[Start]

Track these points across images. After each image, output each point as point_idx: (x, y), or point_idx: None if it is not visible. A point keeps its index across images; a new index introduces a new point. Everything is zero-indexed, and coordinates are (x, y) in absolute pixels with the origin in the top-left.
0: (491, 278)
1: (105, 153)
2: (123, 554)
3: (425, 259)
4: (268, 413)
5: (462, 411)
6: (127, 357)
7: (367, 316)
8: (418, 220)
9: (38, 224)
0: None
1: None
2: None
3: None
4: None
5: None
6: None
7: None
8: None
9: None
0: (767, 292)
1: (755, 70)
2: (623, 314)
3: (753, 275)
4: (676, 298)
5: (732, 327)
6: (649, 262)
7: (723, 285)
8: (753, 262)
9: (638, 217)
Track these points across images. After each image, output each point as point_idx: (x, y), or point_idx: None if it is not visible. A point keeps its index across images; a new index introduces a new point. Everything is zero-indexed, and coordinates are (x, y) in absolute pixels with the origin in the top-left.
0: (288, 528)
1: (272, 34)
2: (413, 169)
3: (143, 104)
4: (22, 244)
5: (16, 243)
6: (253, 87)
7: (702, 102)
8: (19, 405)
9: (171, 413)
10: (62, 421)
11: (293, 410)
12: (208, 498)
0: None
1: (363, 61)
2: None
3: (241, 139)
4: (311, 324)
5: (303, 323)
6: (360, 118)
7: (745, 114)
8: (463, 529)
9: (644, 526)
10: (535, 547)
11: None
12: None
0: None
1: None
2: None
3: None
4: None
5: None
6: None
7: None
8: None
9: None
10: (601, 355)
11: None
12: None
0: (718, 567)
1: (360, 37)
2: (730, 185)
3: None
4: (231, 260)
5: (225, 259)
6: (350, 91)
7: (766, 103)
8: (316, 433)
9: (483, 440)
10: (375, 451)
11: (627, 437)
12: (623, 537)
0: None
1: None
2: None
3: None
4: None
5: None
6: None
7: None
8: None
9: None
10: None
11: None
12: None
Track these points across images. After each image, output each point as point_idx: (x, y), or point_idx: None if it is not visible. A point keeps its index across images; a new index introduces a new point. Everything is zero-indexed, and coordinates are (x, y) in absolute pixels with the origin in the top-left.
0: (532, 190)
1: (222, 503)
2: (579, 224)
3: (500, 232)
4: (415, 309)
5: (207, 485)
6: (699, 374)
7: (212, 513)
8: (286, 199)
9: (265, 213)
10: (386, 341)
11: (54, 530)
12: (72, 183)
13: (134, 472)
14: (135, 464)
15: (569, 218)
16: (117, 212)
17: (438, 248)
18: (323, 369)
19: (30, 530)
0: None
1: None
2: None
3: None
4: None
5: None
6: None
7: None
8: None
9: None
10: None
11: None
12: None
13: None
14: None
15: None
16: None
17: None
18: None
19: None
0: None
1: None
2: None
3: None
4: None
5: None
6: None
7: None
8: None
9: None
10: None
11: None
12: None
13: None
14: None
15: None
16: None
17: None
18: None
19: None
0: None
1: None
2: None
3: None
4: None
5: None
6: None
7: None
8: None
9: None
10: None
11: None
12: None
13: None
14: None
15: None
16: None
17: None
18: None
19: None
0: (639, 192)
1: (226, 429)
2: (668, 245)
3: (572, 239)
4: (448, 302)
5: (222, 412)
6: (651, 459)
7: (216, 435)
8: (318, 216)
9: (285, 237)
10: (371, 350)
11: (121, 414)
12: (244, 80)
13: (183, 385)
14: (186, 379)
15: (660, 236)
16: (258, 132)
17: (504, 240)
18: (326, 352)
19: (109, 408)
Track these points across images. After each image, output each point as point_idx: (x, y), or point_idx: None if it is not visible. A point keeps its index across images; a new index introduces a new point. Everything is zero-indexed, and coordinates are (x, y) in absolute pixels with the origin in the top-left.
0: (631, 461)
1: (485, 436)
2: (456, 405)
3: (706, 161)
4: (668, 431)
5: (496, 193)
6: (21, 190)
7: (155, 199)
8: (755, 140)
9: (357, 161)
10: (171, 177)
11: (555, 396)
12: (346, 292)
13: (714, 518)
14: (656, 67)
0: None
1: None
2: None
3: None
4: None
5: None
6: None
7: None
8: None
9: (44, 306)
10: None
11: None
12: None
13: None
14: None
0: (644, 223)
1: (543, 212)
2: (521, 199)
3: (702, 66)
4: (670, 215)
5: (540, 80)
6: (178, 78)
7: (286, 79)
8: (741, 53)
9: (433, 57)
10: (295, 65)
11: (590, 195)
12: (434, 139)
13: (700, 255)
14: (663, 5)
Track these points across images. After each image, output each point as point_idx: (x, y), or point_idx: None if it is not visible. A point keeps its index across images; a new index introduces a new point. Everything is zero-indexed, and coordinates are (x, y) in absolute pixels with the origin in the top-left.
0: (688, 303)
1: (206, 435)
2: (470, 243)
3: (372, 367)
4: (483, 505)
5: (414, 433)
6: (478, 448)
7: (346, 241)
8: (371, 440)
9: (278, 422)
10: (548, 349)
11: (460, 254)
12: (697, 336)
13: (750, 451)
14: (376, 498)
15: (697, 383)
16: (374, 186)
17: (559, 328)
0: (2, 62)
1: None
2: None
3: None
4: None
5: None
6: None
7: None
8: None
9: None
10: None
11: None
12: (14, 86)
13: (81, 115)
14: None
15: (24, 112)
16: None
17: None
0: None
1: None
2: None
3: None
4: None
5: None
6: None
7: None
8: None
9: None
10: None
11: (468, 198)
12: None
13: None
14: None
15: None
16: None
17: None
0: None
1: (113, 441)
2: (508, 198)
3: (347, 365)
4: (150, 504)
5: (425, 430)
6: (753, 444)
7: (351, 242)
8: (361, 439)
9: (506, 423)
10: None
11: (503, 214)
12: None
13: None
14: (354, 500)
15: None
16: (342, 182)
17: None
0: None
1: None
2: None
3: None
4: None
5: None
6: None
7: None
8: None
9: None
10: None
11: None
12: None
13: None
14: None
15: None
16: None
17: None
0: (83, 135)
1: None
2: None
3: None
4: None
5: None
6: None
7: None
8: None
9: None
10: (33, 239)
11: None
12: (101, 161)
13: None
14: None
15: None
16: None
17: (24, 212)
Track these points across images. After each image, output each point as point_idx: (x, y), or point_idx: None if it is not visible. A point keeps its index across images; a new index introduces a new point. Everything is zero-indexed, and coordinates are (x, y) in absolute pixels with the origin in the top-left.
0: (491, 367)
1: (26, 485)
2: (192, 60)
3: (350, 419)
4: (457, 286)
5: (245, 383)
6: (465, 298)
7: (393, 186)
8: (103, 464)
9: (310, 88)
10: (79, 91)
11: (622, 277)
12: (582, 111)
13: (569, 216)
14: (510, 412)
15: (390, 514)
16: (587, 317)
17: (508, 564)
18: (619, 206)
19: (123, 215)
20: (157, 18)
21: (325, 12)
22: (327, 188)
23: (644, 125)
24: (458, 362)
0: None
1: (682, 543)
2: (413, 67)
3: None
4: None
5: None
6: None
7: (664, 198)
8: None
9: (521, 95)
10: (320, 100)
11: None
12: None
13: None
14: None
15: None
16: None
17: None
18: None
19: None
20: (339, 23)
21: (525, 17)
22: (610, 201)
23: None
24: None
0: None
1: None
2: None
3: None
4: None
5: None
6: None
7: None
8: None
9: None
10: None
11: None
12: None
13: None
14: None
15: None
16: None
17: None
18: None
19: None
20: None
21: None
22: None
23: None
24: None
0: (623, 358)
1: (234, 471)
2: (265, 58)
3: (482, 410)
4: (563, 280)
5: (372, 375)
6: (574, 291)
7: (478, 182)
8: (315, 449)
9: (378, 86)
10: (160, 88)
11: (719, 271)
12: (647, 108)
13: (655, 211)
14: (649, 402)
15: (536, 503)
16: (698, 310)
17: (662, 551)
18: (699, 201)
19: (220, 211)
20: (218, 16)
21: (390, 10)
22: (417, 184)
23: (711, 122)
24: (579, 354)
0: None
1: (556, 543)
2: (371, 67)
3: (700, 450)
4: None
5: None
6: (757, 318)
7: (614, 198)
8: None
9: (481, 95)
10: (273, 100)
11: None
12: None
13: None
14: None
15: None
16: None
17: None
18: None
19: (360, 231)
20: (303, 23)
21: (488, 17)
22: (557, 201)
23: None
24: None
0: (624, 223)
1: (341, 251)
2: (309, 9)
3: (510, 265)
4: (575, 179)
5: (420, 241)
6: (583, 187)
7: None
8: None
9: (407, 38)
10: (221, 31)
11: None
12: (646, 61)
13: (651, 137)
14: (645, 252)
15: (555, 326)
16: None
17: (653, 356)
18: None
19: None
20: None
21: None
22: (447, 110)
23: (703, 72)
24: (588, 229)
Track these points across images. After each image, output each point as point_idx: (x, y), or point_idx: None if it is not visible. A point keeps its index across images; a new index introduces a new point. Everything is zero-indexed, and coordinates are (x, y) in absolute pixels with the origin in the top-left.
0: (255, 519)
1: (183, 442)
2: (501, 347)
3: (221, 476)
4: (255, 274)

[End]

_DIRECTION_
Return the lines from the start through the line containing "7: (723, 285)", both included, copying each one exactly.

_THE REPLY_
Track these points across images. After each image, output each point as point_idx: (x, y), or point_idx: None if it is not visible. A point keeps its index across images; a new index introduces a new point. Everything is zero-indexed, and coordinates are (x, y) in absolute pixels with the origin in the top-left.
0: (491, 278)
1: (105, 153)
2: (123, 554)
3: (425, 259)
4: (268, 413)
5: (462, 411)
6: (127, 357)
7: (367, 316)
8: (418, 220)
9: (38, 224)
0: None
1: None
2: None
3: None
4: None
5: None
6: None
7: None
8: None
9: None
0: (767, 292)
1: (755, 70)
2: (623, 314)
3: (753, 275)
4: (676, 298)
5: (732, 327)
6: (649, 262)
7: (723, 285)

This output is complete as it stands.